For all the time we spend detailing use cases for ever imaginable "happy path", when was the last time we stopped to create a use case that accounts for the "death" of a user? Are we good/humble enough developers to handle the potential that our users might want to, well… leave?
"User death" was a topic that I kept running into at CSCW this year. Not in any papers or presentations, instead the topic was relegated to quiet conversations where people dared challenge the impenetrable user/technology dyad. During one of the first nights at CSCW, I spent a good deal of time speaking with Mike Massimi, a PhD candidate at the University of Toronto.

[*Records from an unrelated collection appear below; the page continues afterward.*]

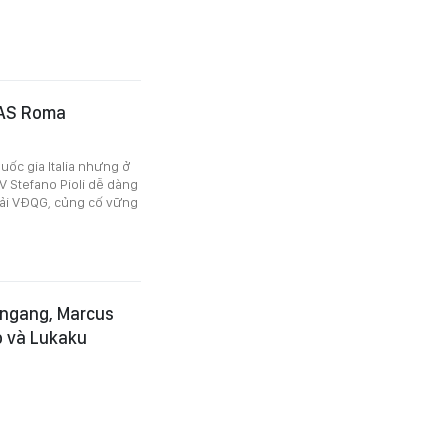
 AS Roma
ốc gia Italia nhưng ở
LV Stefano Pioli dễ dàng
giải VĐQG, củng cố vững
 ngang, Marcus
o và Lukaku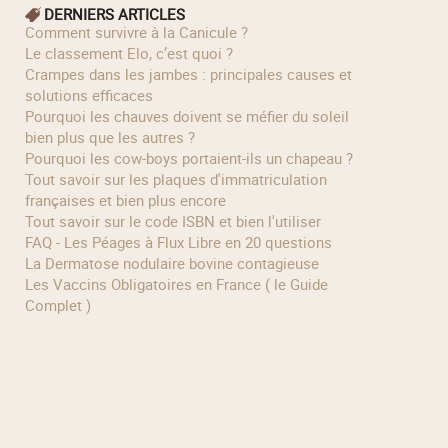
DERNIERS ARTICLES
Comment survivre à la Canicule ?
Le classement Elo, c’est quoi ?
Crampes dans les jambes : principales causes et
solutions efficaces
Pourquoi les chauves doivent se méfier du soleil
bien plus que les autres ?
Pourquoi les cow‑boys portaient‑ils un chapeau ?
Tout savoir sur les plaques d'immatriculation
françaises et bien plus encore
Tout savoir sur le code ISBN et bien l'utiliser
FAQ - Les Péages à Flux Libre en 20 questions
La Dermatose nodulaire bovine contagieuse
Les Vaccins Obligatoires en France ( le Guide
Complet )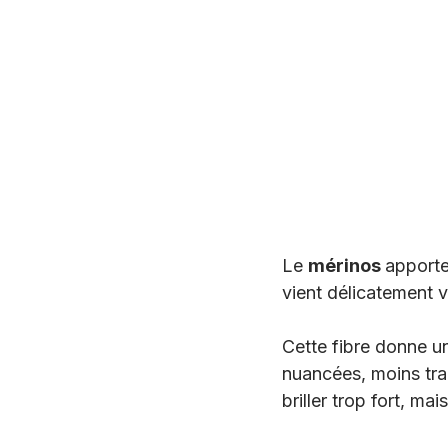
Le 
mérinos 
apporte 
vient délicatement vo
Cette fibre donne un
nuancées, moins tra
briller trop fort, mais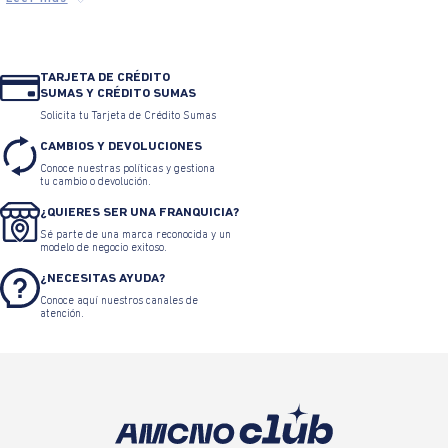
TARJETA DE CRÉDITO
SUMAS Y CRÉDITO SUMAS
Solicita tu Tarjeta de Crédito Sumas
CAMBIOS Y DEVOLUCIONES
Conoce nuestras políticas y gestiona
tu cambio o devolución.
¿QUIERES SER UNA FRANQUICIA?
Sé parte de una marca reconocida y un
modelo de negocio exitoso.
¿NECESITAS AYUDA?
Conoce aquí nuestros canales de
atención.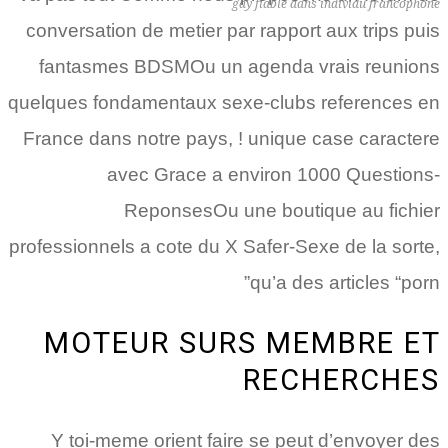
gay fiable dans individu francophone
conversation de metier par rapport aux trips puis
fantasmes BDSMOu un agenda vrais reunions
quelques fondamentaux sexe-clubs references en
France dans notre pays, !
unique case caractere
avec Grace a environ 1000 Questions-
ReponsesOu une boutique au fichier
professionnels a cote du X Safer-Sexe de la sorte,
qu’a des articles “porn”
MOTEUR SURS MEMBRE ET
RECHERCHES
Y toi-meme orient faire se peut d’envoyer des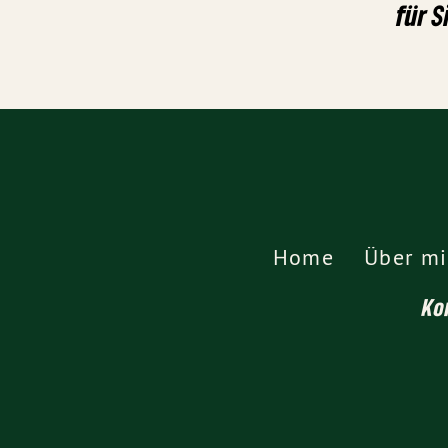
für S
Home
Über mi
Ko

He was kind enough to share some recent theoretical work he submitted to SIGCHI about what he calls "thanatosensitive design." Quoting one his professors, “It’s an odd feeling seeing a recent e-mail in your inbox from someone who is no longer here to receive the reply.” Massimi suggests that we need to reconsider user-centered design to account for our inevitable deaths.
Later that week, while talking to Janet Vertesi, we shared our mutual fascination with what we might call "digital identity death." She shared her interest the way that blogs change into memorials once their authors die, while I talked about the growing number of social networking profiles that are renamed to "In Loving Memory". Each of these binds users and friends into a new social network of sorts. Users come and converse around a shared interest: their deceased loved one.
Today, however, I am thinking about something much more fundamental: Why can’t I delete my account? Or perhaps, what does it mean when I do? Since Van Gelder’s 1991 account of online identity fraud and Dibbell’s descent into the MOOs and MUDs, we have had to deal with the blurring of what we traditionally thought of (as Donath says) "one body, one identity". When online, what counts as a "body" or "identity" emerges out of the coconstruction, negotiation, and even contestation of users and technologies. While users may prove their existence with each Cartesian account (i.e., "I login, therefor I am"), the terms of their existence is often preregulated by the technology. Moreover, these jealous applications may go to extremes to prevent you from leaving. Technology does a great job of enabling our own sense of immortality.
To be clear, most of these online "identities" are rather facile. The username and password seems the most common and simple way of reconstituting the body online. MySpace doesn’t care about your government issued ID, it is your username and password that proxies your body and allows access. It is not surprising, then, that the mass exodus from MySpace earlier this year during Simon Owens’ "International Delete Your MySpace Account Day" equated to a form of cult-like suicide.
From the developer’s perspective, it is hard to understand a user’s desire to leave our software behind. A quick survey of some of the applications around my association reveals that in many cases, this isn’t even an option. While drinking my morning joe, I casually accosted colleagues, forcing them to face their mortality, and asked: "Why can’t you delete your user account?"
The most common response was a blank stare, followed by a "Why would you want to?" The answers varied, but were all rather weak: data integrity issues, research reasons, and my favorite "it’s not really a business priority." It is certainly not an area that developers spend a great deal of effort on. Owens’ blog post encouraging people to leave MySpace resulted in a microflurry of users trying to figure out how to do it in the first place. One of our architects admitted that he sometimes wonders what will happen to his Facebook account when he dies. "I guess my wife will clear it out?"
Clearly, the relationships we have with our online identities are not clear. What responsibility t\do we have to the identity artifacts we create, and what responsibilities do software developers have to us as users? My biggest take home is that no one seems to want to talk about this, let alone create clear exit strategies from the user/technology relationship. Perhaps preparing for the death of a user is similar to preparing a living will. Maybe we are procrastinating a task to a future date that may not even exist in the first place.